I have been quoted previously as saying I would rather make art with The Muppets than win ANY major award or trophy. (And I stand by that…but…my personal motto is “Always choose both” …so there’s that.)
A line from a song in the new FilmTrack I wrote, produced and directed these past few years called “The Avant-Gardener” goes like this… “The doing of the thing…IS the thing.”
I truly believe that, and I value the experience of being, doing, and making, as much as any experience that comes as a fruit of that labor.
I hope to achieve a reputation as someone who produces quality work, with integrity, grit, and kindness.
My goal is to always do my best work, in every moment that I am engaging with it.
Outside of music, what do you like to do that you feel contributes to the creativity that you tap into for your music?
I like to linger in the little moments and the little things in life. Cooking, reading, swimming, good conversation, rock-climbing, building exploring. I try to put myself in circumstances that help me grow, and that feels exciting and productive for me. I play, and laugh, and try/fail at things every day. I prioritize those things.

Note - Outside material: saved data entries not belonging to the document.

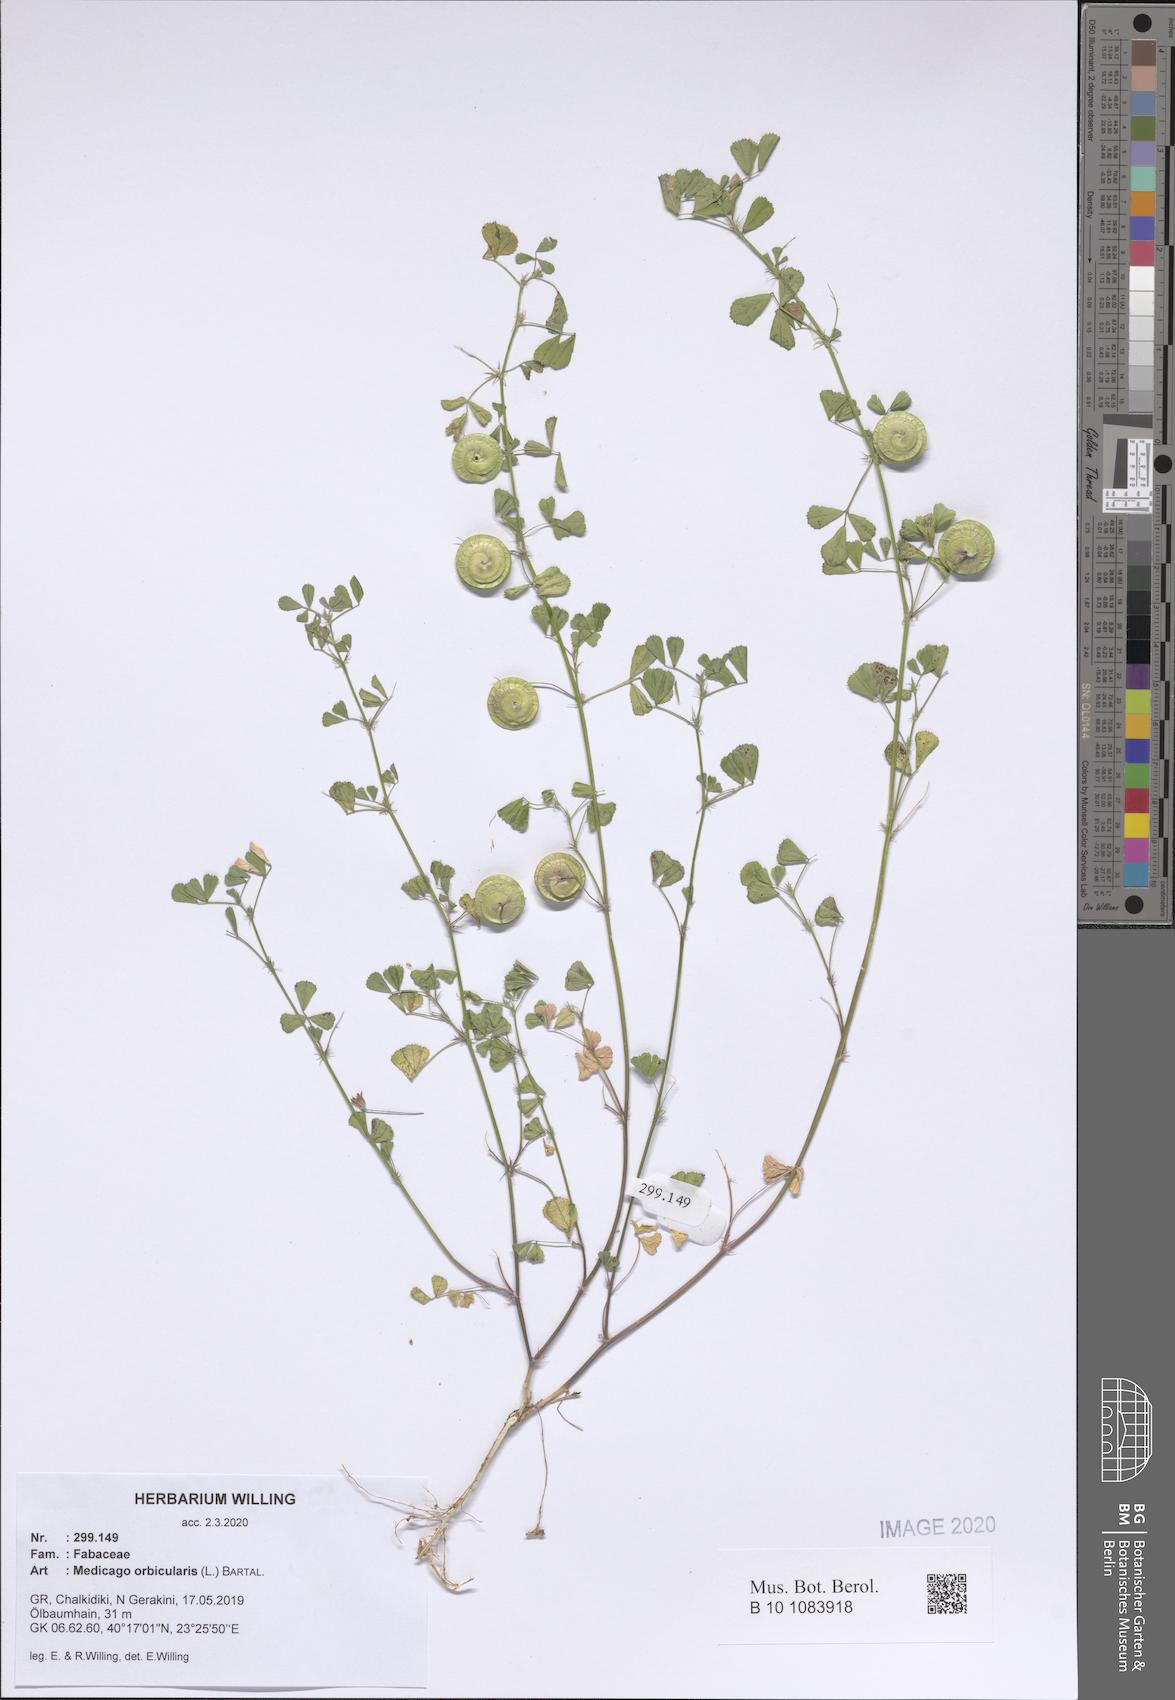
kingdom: Plantae
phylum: Tracheophyta
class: Magnoliopsida
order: Fabales
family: Fabaceae
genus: Medicago
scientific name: Medicago orbicularis
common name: Button medick
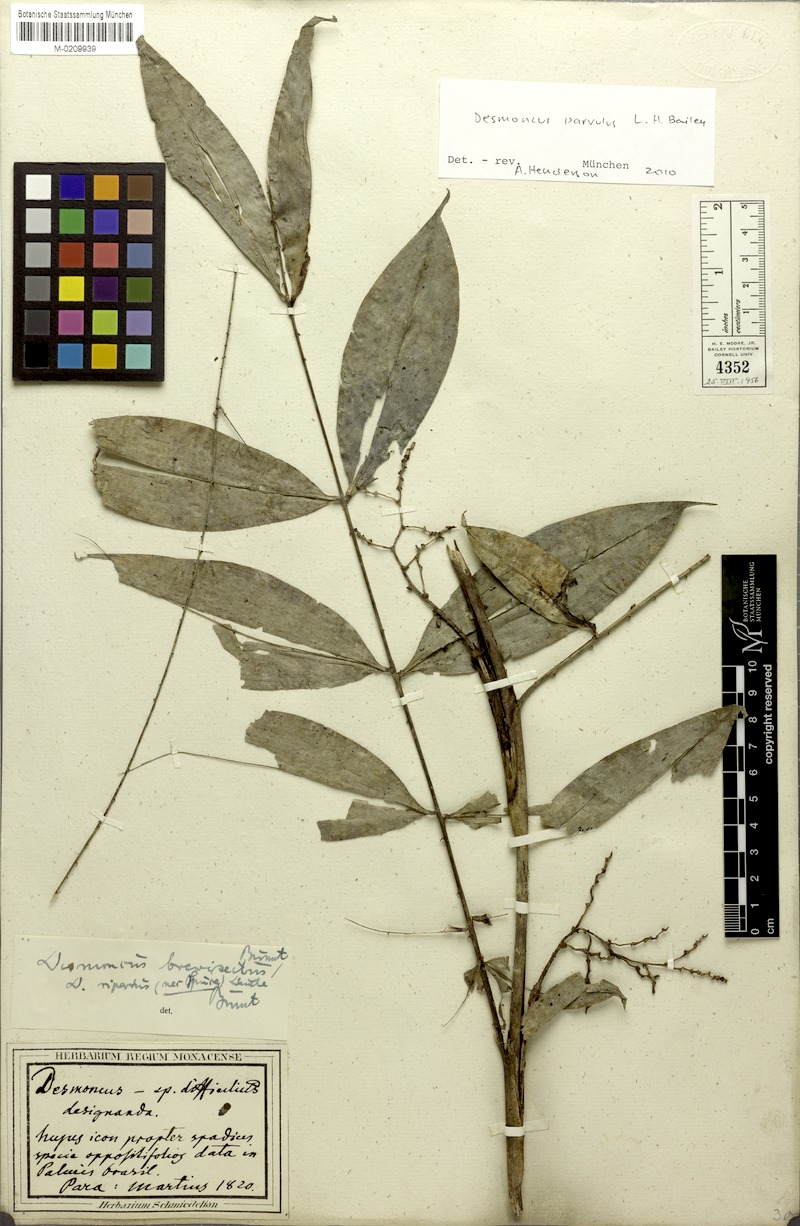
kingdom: Plantae
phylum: Tracheophyta
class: Liliopsida
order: Arecales
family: Arecaceae
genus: Desmoncus
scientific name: Desmoncus polyacanthos
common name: Suriname bramble palm
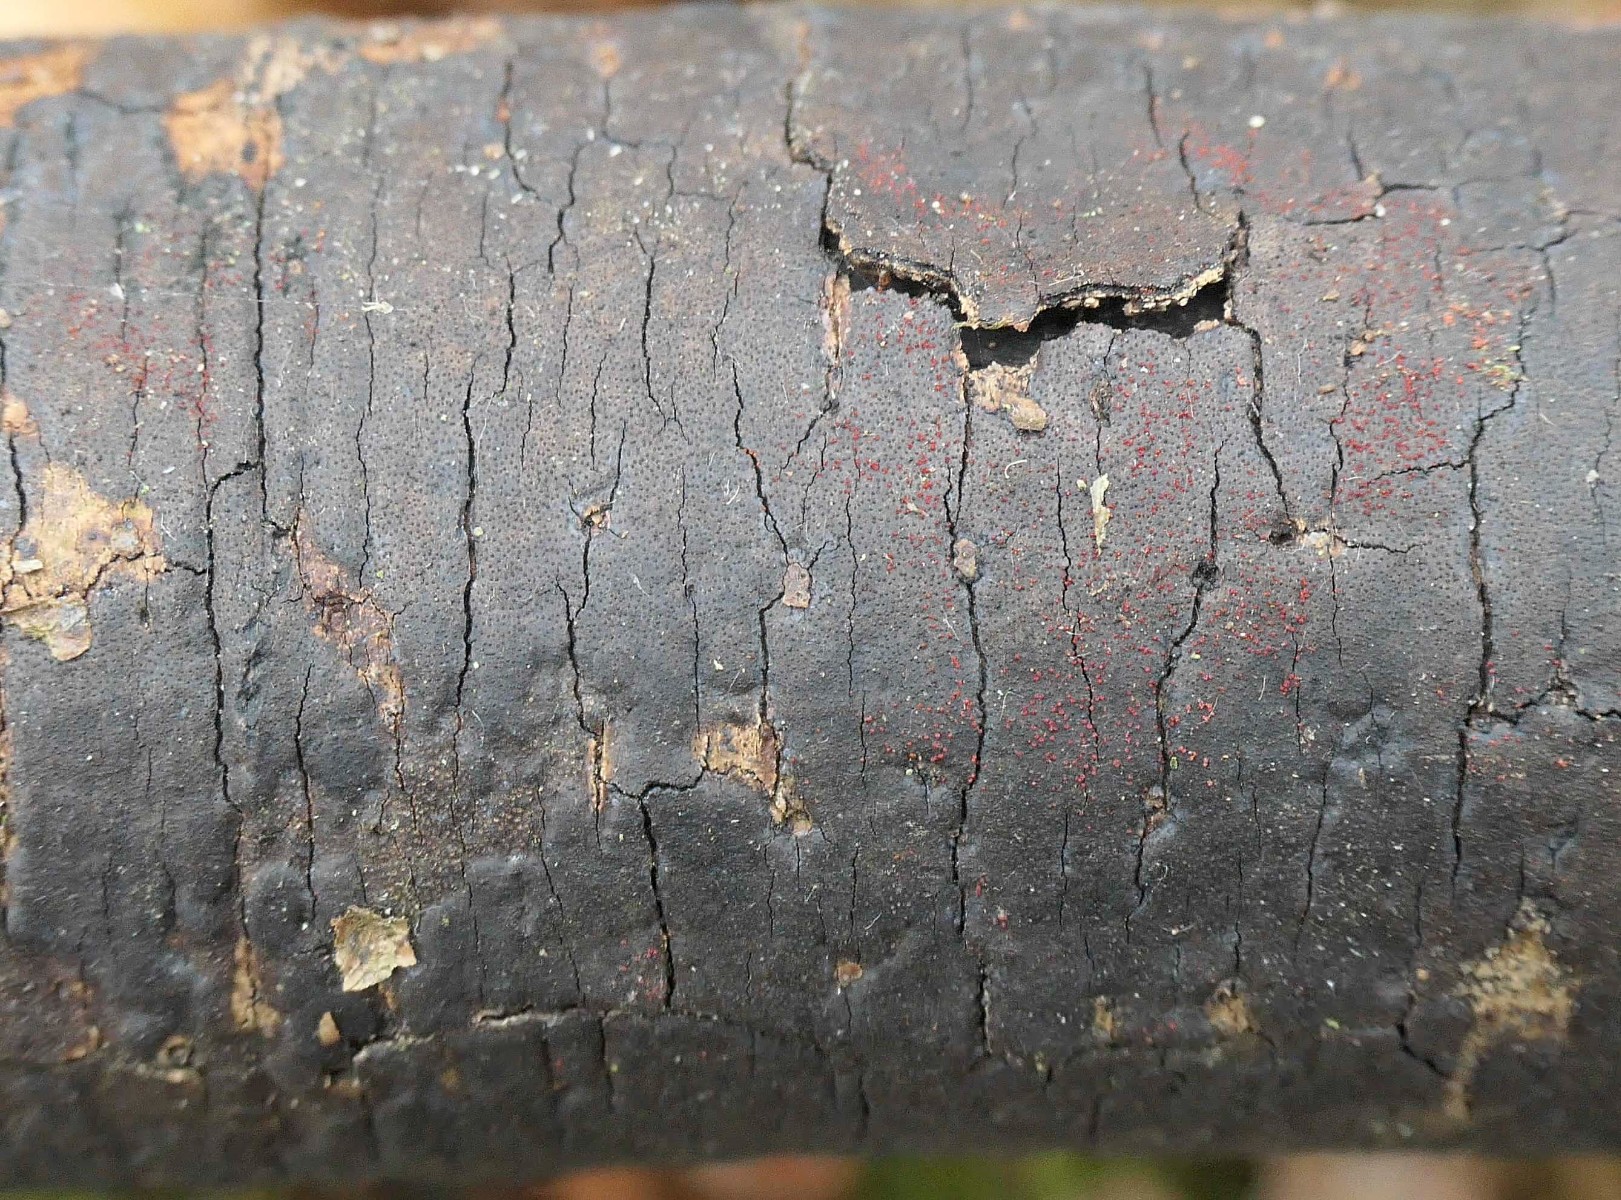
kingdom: Fungi
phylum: Ascomycota
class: Sordariomycetes
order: Hypocreales
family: Nectriaceae
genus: Dialonectria
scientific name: Dialonectria episphaeria
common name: kulskorpe-cinnobersvamp
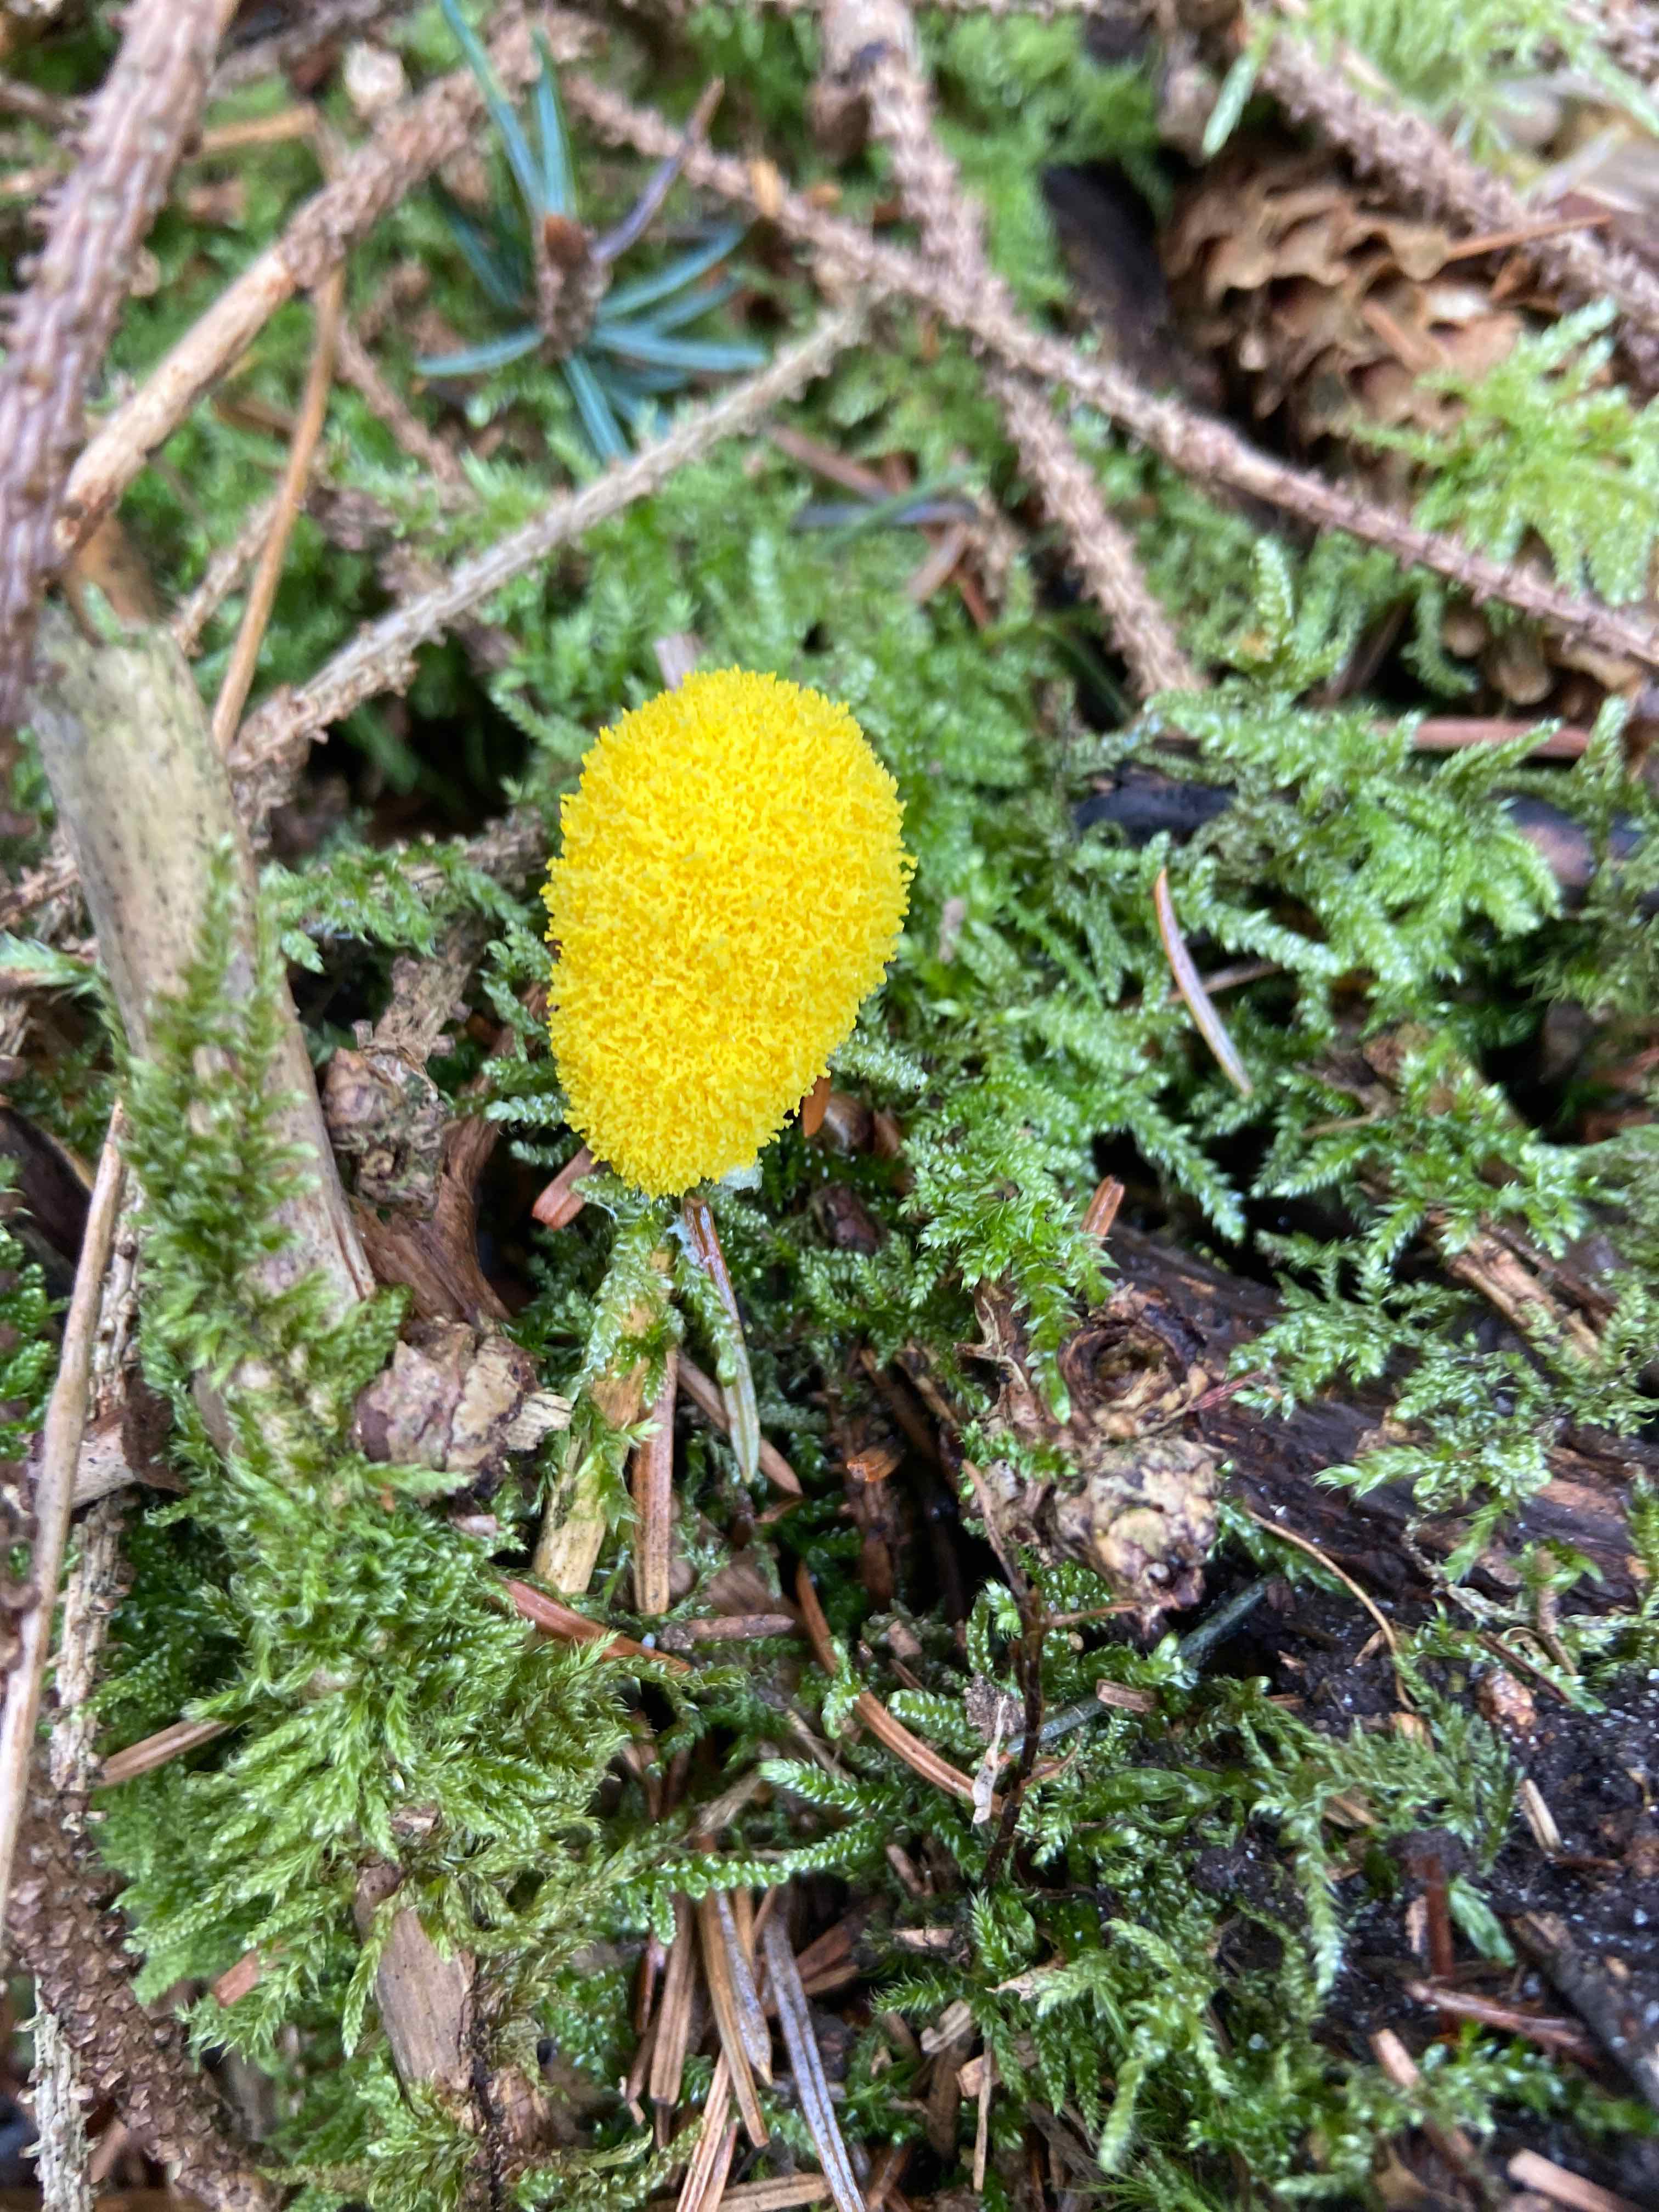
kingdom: Protozoa
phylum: Mycetozoa
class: Myxomycetes
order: Physarales
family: Physaraceae
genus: Fuligo
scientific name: Fuligo septica
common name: gul troldsmør
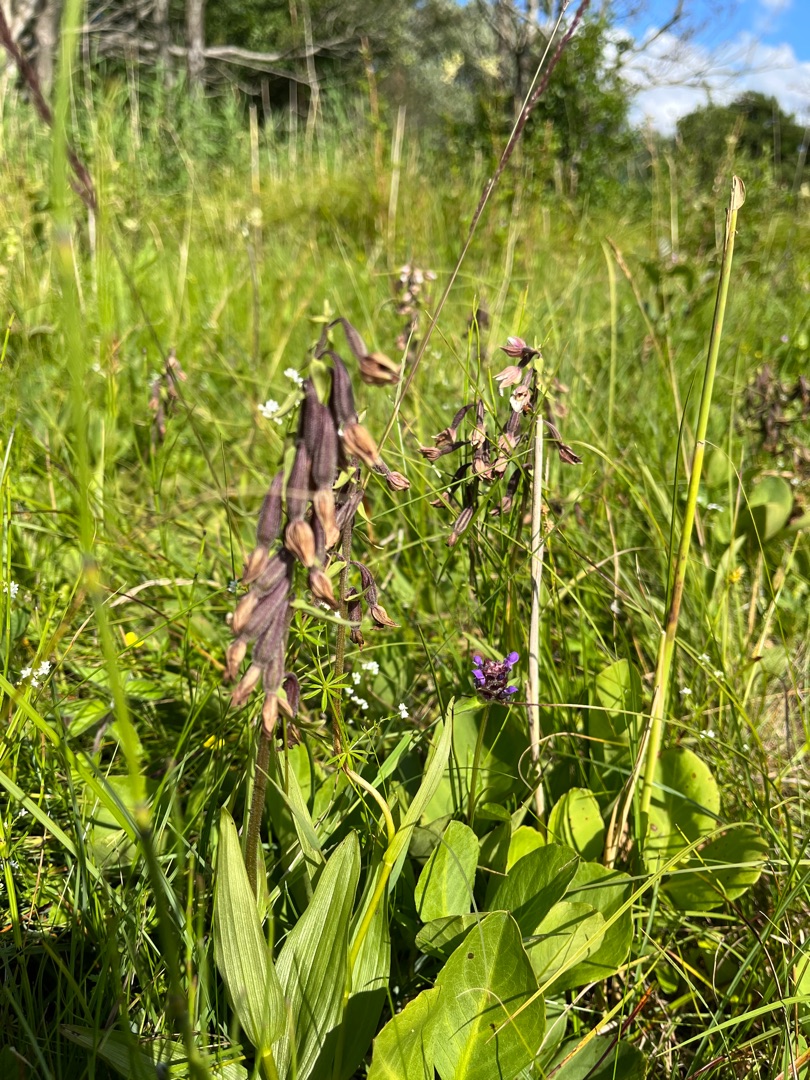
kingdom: Plantae
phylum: Tracheophyta
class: Liliopsida
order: Asparagales
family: Orchidaceae
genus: Epipactis
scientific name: Epipactis palustris
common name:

I once heard someone say, “If you are the smartest person in the room…you are in the wrong room.”
I have taken that to heart and worked hard to surround myself with intelligent and passionate artists, communities, and fellow humans, who inspire and engage with all the different parts of me.
Second, to that, I try to remain open and curious about the world. To look at it with the same love and intrigue as a child might, without judgment, or self-deprecation.
I try to give myself permission to be imperfect and practice aggressive self-love while embracing all of those quirks or “imperfections.”
This has proven to cultivate the most fertile atmosphere in which to dream, invent, find inspiration, and inevitably, to grow my best work.